Needless to say, this is a very bad situation indeed! The risk of mortality is high, as the patient will likely need cardiopulmonary resuscitation with chest compressions if VA ECMO dependent, which may be compounded by severe haemorrhage, until the return cannula can be replaced. Should the patient survive he or she will be at risk of line sepsis as sterility is likely compromised in any of the above recannulation options.
ECMO cannulation is discussed in Everything ECMO 010.
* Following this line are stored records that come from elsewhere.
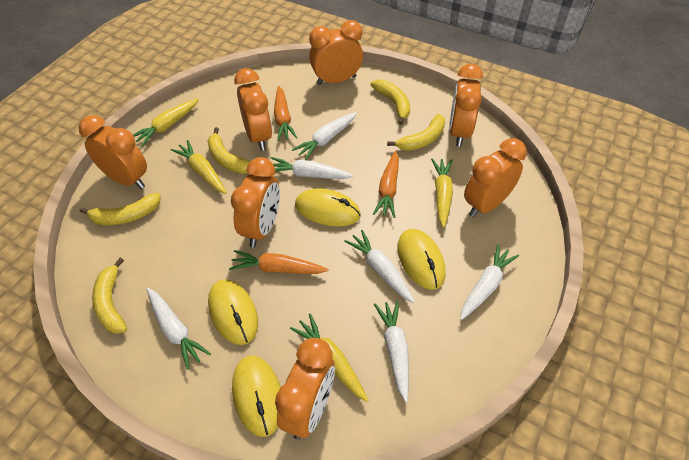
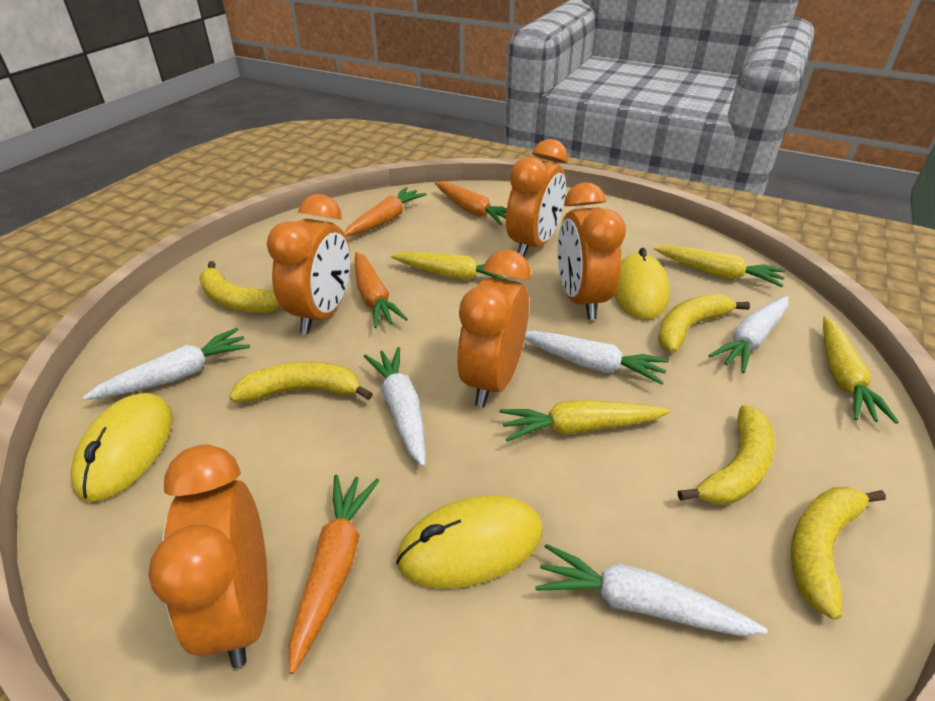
orange carrot: [229,250,328,274] [274,86,297,141] [373,151,399,218] = 3 -> [289,474,379,674] [344,187,427,236] [355,252,408,328] [435,182,507,225] = 4
orange clock: [79,115,147,189] [231,157,280,247] [234,68,272,151] [275,338,335,440] [309,20,363,85] [449,64,483,147] [464,138,527,217] = 7 -> [148,444,268,668] [267,194,350,334] [457,250,530,408] [506,139,568,257] [558,182,626,320] = 5
white carrot: [147,288,211,370] [271,157,354,179] [292,112,357,160] [344,230,415,303] [374,300,409,402] [460,244,519,320] = 6 -> [83,328,250,400] [363,347,425,467] [524,331,669,385] [535,544,768,636] [708,296,788,373] = 5
yellow mouse: [208,279,258,345] [232,355,281,437] [295,188,361,227] [397,229,445,290] = 4 -> [70,393,173,502] [396,495,543,589] [614,248,670,320] = 3

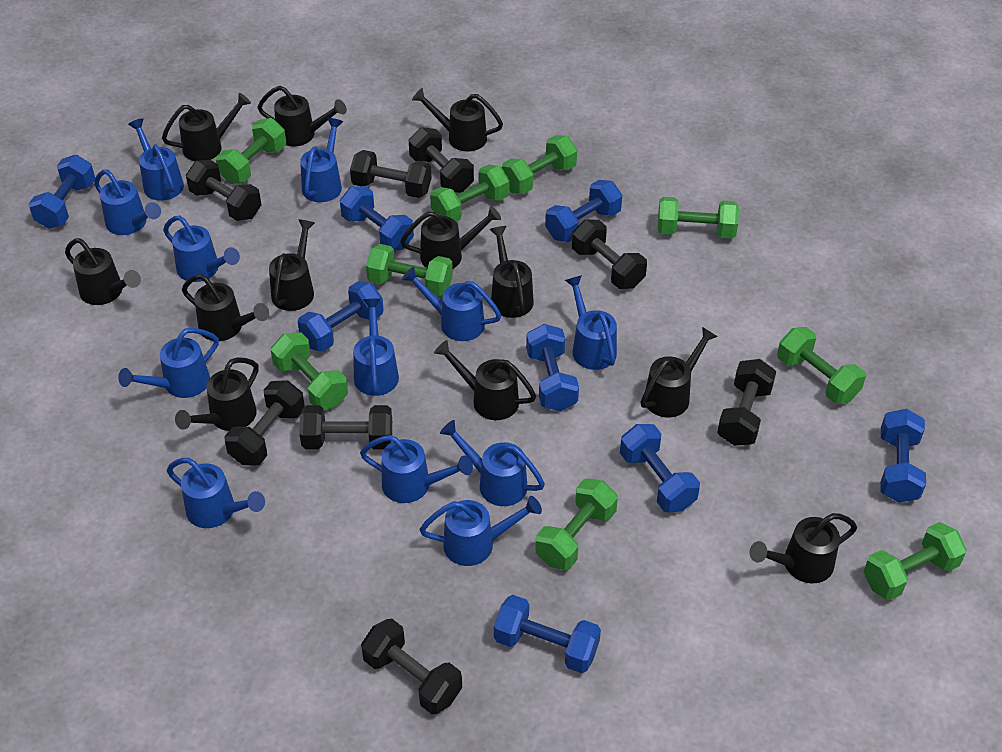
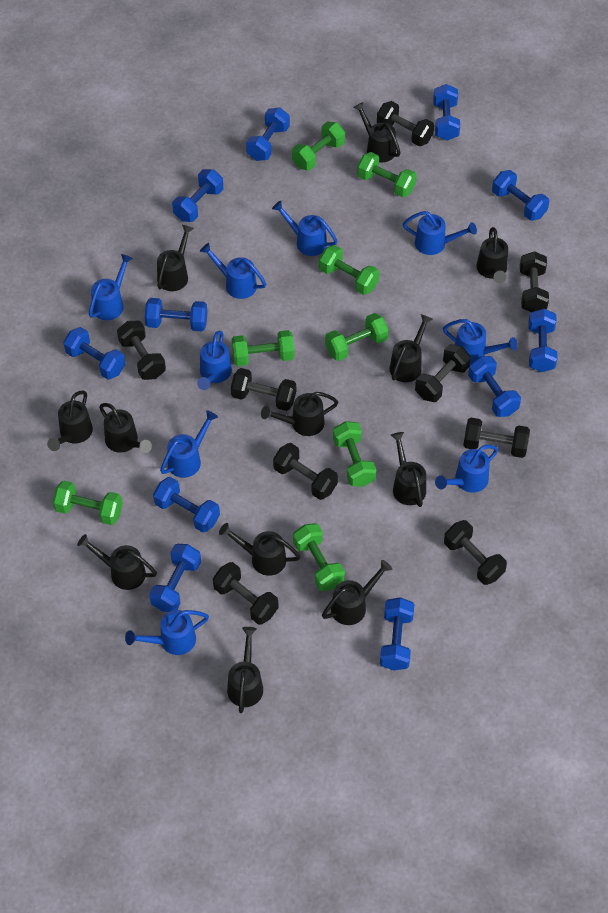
black dumbbell: [186,160,261,221] [224,380,305,466] [299,405,392,449] [350,150,431,198] [361,619,462,714] [409,127,474,193] [572,220,647,289] [717,359,776,446] = 8 -> [117,321,166,380] [213,562,279,625] [231,368,296,411] [273,443,338,500] [377,101,434,146] [415,344,471,402] [444,520,507,585] [463,418,530,458] [520,251,549,312] = 9
blue dumbbell: [29,155,95,229] [298,281,384,352] [340,186,414,251] [494,595,601,673] [526,324,579,411] [545,180,622,242] [620,424,700,512] [881,409,926,503] = 8 -> [63,327,125,380] [145,298,207,331] [149,544,201,612] [153,477,220,533] [172,169,223,222] [246,107,290,161] [380,597,414,671] [433,84,460,140] [468,356,521,417] [492,170,549,221] [528,309,557,372] = 11
blue watering can: [94,169,161,235] [118,328,219,398] [128,118,184,201] [163,216,240,282] [167,458,265,528] [300,118,343,202] [353,298,399,396] [360,435,473,503] [402,267,501,341] [420,496,542,566] [440,420,545,506] [565,275,617,370] = 12 -> [89,254,133,320] [125,610,209,655] [160,410,218,478] [197,331,232,390] [200,243,266,299] [272,201,338,256] [403,211,477,255] [435,445,498,493] [443,319,518,364] = 9
green dumbbell: [216,118,286,184] [271,332,348,410] [366,244,453,297] [430,164,509,222] [502,135,577,194] [535,479,618,570] [657,197,739,239] [777,327,866,404] [864,522,967,600] = 9 -> [52,480,123,525] [232,330,295,366] [292,121,345,171] [293,523,345,591] [319,245,379,295] [325,313,389,361] [333,421,376,487] [357,152,417,197] = 8

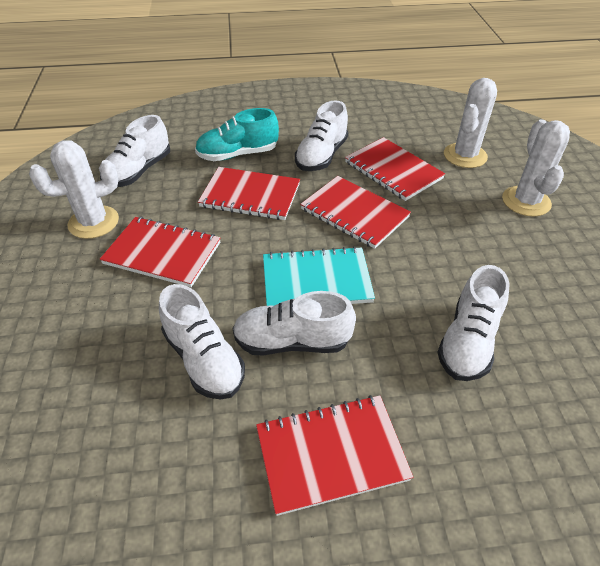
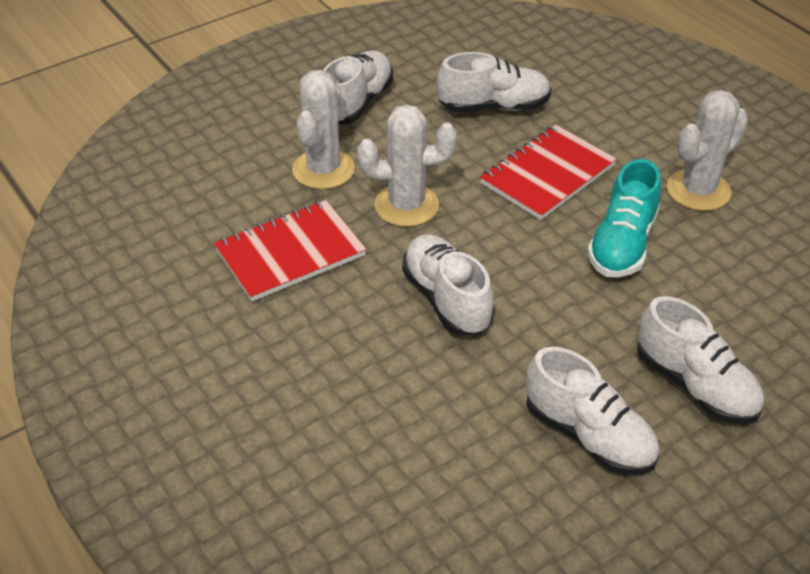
red notebook: [100,217,220,287] [198,167,300,220] [256,395,413,516] [300,176,411,249] [345,137,445,201] = 5 -> [214,200,366,301] [480,125,617,220] = 2
turquoise notebook: [263,246,375,306] = 1 -> none = 0

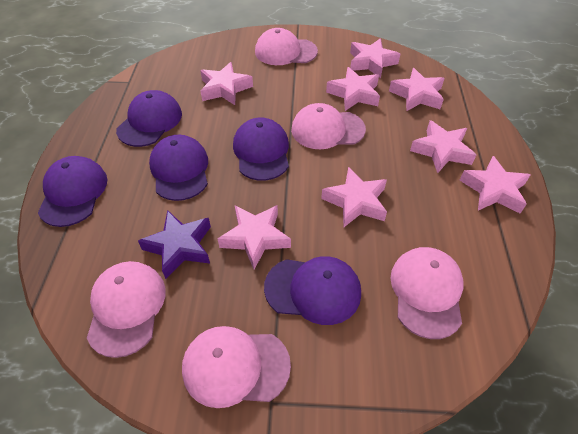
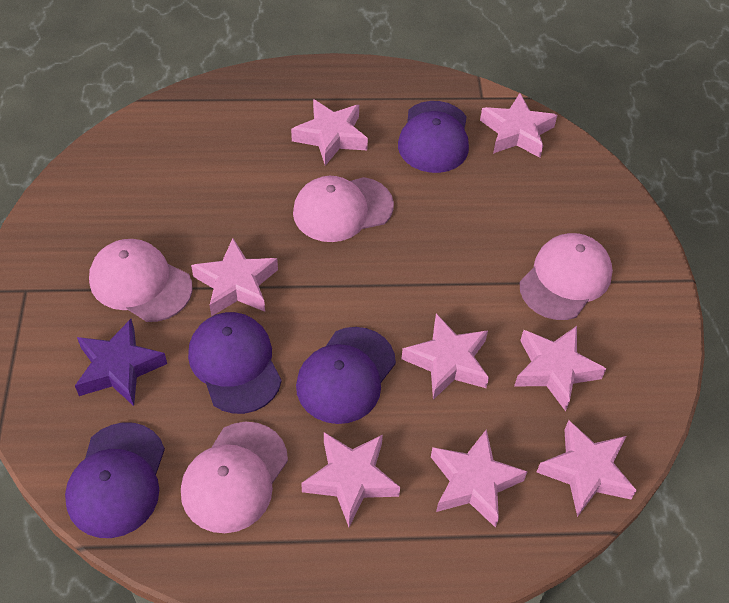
pink cap: [87,261,166,358] [182,326,291,408] [255,28,318,65] [291,103,366,149] [391,247,464,339] = 5 -> [89,239,193,322] [181,422,288,533] [293,176,394,242] [520,233,613,320] = 4
purple cap: [38,156,108,227] [116,90,182,147] [149,135,208,201] [233,118,289,181] [264,256,361,325] = 5 -> [65,422,165,538] [188,312,282,414] [296,327,396,424] [398,101,469,173] = 4

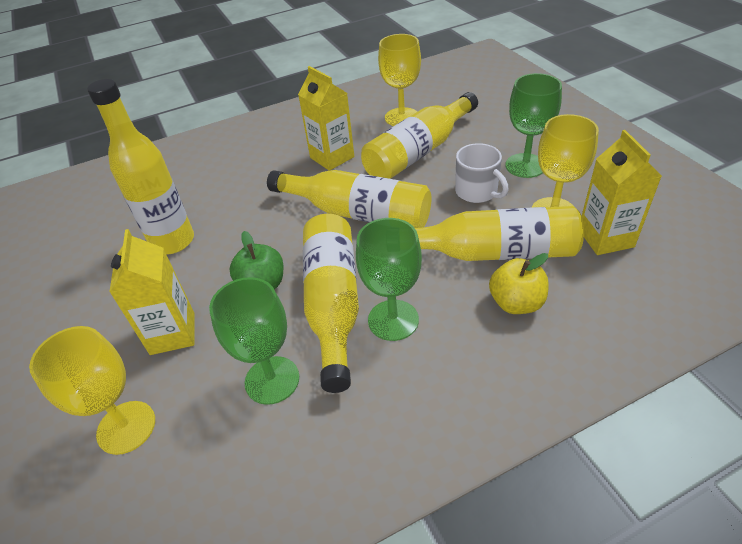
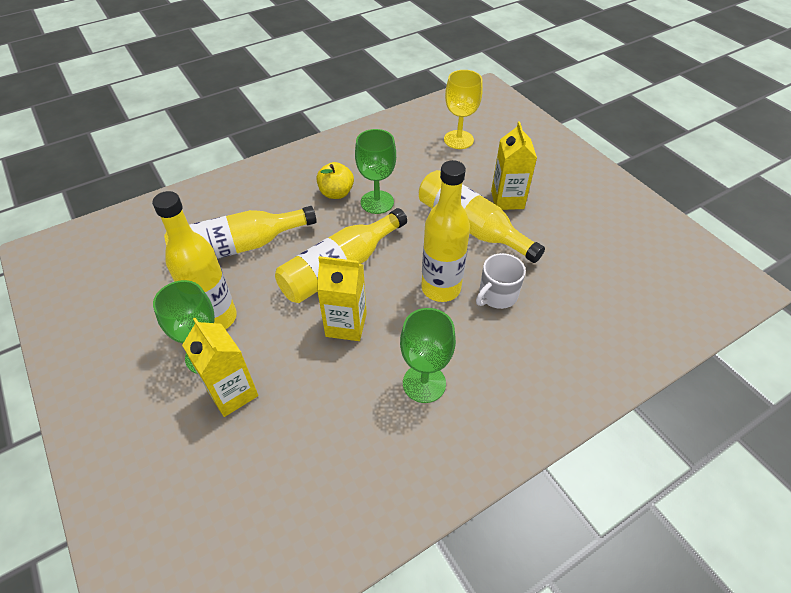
green apple: [230,231,283,289] = 1 -> none = 0
yellow goblet: [29,326,155,455] [378,34,421,126] [532,114,599,207] = 3 -> [444,70,483,149] = 1

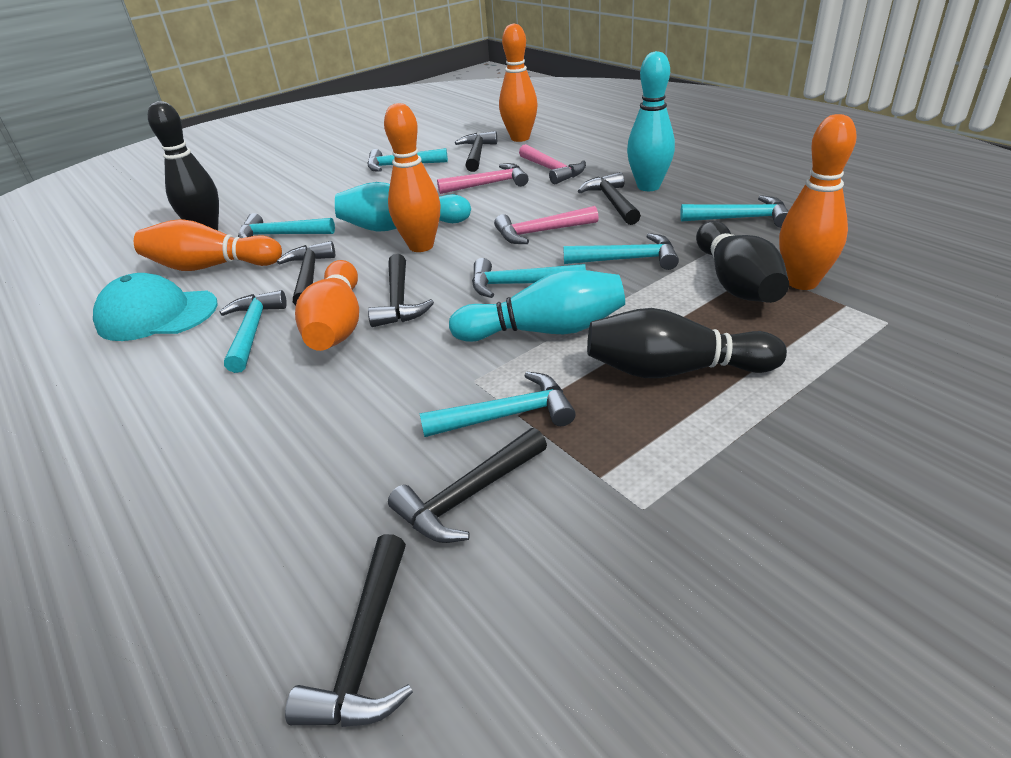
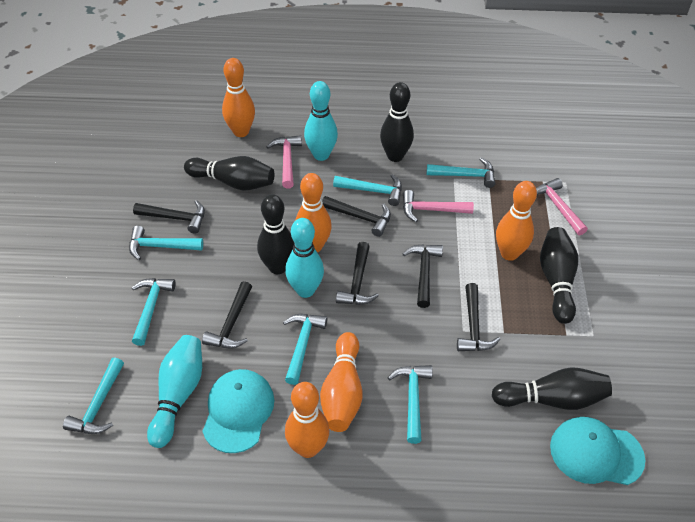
black bowling pin: [148,101,219,231] [587,308,787,378] [696,221,789,303] = 3 -> [184,156,275,191] [257,194,294,274] [380,82,414,162] [492,367,612,410] [540,227,578,324] = 5
turquoise cap: [93,273,218,341] = 1 -> [202,369,274,453] [550,417,645,485] = 2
Q3. How can bleeding from a cannulation site be prevented?
- Avoid cut-downs
- Correct underlying bleeding diatheses
Apart from strictly monitoring APTT (or Anti-Xa) levels in heparinised patients, and correcting any underlying bleeding diathesis appropriately, the main measure used at the Alfred ICU to prevent bleeding from the ECMO cannula sites is to avoid any ‘cut downs’ during cannula insertion. An ultrasound-guided, percutaneous technique of cannula insertion is used:
- Seldinger technique is used (i.e. needle puncture, insert guidewire, perform sequential dilatation over the guidewire, then insert the cannula over the guidewire)
- Serial dilation avoids the need for any skin incision in the majority of cases, and ensures there is a tight skin seal around the cannula preventing bleeding. Occasionally during especially difficult dilation, a small – no more than 50% of the diameter of the cannula – incision is made (using the “scalpel of shame”).
- For effective sequential dilatation, the dilator is advanced carefully along the course of the guidewire. Once tissue resistance is met the dilator should be ‘rolled’ or rotated to put further tension on the connective tissues resisting the advancement of the dilator. The dilator is removed with the torque still applied (i.e. “go in straight, come out twisted”… just like Medical School as Vin Pellegrino says). This action breaks down the connective tissues and allows further advancement of the dilator on reinsertion.
Q4. How are ECMO cannula secured without using sutures?
The steps involved are:
- Clean and dry the skin around the cannula insertion site
- Cover and secure the cannula with a sterile transparent dressing, which overlies the insertion site
- Fix the cannula tubing to the patient’s body (e.g. the leg) at two sites using adhesive Velcro supports (Lovell skin tabs, often called by the manufacture name ‘GRIP-LOK’)
- Apply the proximal GRIP-LOK close to the skin insertion site of cannula to reduce the potential length of unsecured line, which can be caught and pulled upon, moving the cannulae or even causing a decannulation.
Securing ECMO cannulae in this fashion removes the need for the use of sutures to secure the ECMO cannula. This negates the risk of a suture needle puncturing the ECMO cannula or causing more bleeding from the suture sites.
- Pellegrino V, Sheldrake J, Murphy D, Hockings L, Roberts L. Extracorporeal Membrane Oxygenation (ECMO). Alfred ICU Guideline, 2012.